Bob Moses

Bob Moses

Robert Parris Moses (usually known as “Bob Moses”) was born January 23, 1935. He  grew up in Harlem, attended the elite Stuyvesant High School, was awarded a scholarship to Hamilton College and earned an MA from Harvard. He planned to continue his PhD at Harvard, but due to the death of his mother and the illness of  his father, he returned to the Bronx and in 1958 became a mathematics teacher at the Horace Mann School. Only a short time later, he would become one of the most influential activists in the Civil Rights Movement.

During his summer break from teaching in 1960, through the urging of Bayard Rustin, Moses went to Atlanta to work with Martin Luther King, Jr and the Southern Christian Leadership Conference (SCLC). There he agreed to travel throughout the South on a recruiting tour for the Student Non-Violent Coordinating Committee (SNCC) which shared an office with SCLC. The next summer Moses worked on voter registration in Mississippi soon joining the small SNCC staff as a field secretary with an emphasis on voting rights. Though a quiet young man who was reluctant to promote himself as a leader,  Bob Moses nurtured local people in his vision of a grassroots community-based system which could continue after the organizers had left the area.

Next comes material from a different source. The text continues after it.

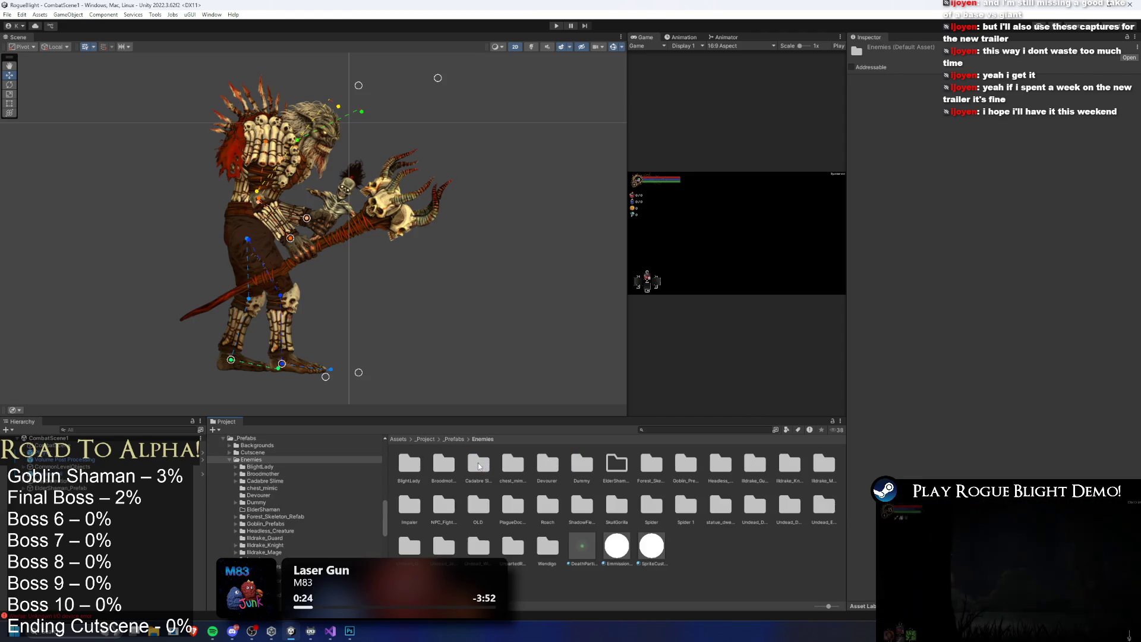
{"action": "left_click", "coordinate": [626, 468]}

After decades of disenfranchisement under Mississippi’s voting rules, blacks no longer even tried to vote. For his voter registration efforts, Moses was harassed, beaten and arrested. In one case, Moses filed assault charges against his attacker who was acquitted by an all white jury. The judge warned Moses that he could not protect him and had him escorted out of  the county. A month later, in September of 1961, a white state legislator, E.H. Hurst murdered Herbert Lee, a 50 year old local farmer who had driven Moses from farm to farm to talk about voter rights. Lee was killed as he was pulling up to a cotton gin with a truckload of cotton. Hurst was cleared of charges on the claim of self-defense. A black man, Louis Allen, was one of the witnesses to Lee’s killing. Afraid for his own life, he supported Hurst’s account, but his conscience bothered him. He finally told federal authorities that he had actually seen Hurst shoot Lee in the head after forcing him out of his truck.  In spite of Moses’ appeal to the Justice Department for Allen’s protection, he was murdered for setting the record straight.

In 1964 Bob Moses was a main organizer of The Mississippi Freedom Summer Project which was intended to achieve widespread voter education and registration. Freedom Summer brought mostly white college students from the North to Mississippi. After weeks of training, the students lived with local black families, set up Freedom Schools for children and taught adults how to register. As they were still in training, three other civil rights workers, Andrew Goodman, James Chaney and Michael Schwerner, were reported missing and later found murdered. Moses calm leadership contributed to the volunteers unwavering commitment to the project. That same summer, with Fannie Lou Hamer, Moses became one of the originators of the Mississippi Freedom Democratic Party which, at the Democratic National Convention that September challenged the all white delegation on the convention floor. Media coverage called attention to the lack of black representation within the party, leading to a change in the party’s convention rules.

Later he returned to Harvard to complete his PhD in the philosophy of mathematics. In 1982, he received a MacArthur Foundation “Genius” Award using it to promote The Algebra Project, a national program he developed to improve math skills of children in poor communities. By 2000 over 200 schools were using the methods of the Project, thereby improving students’ chances for college acceptance.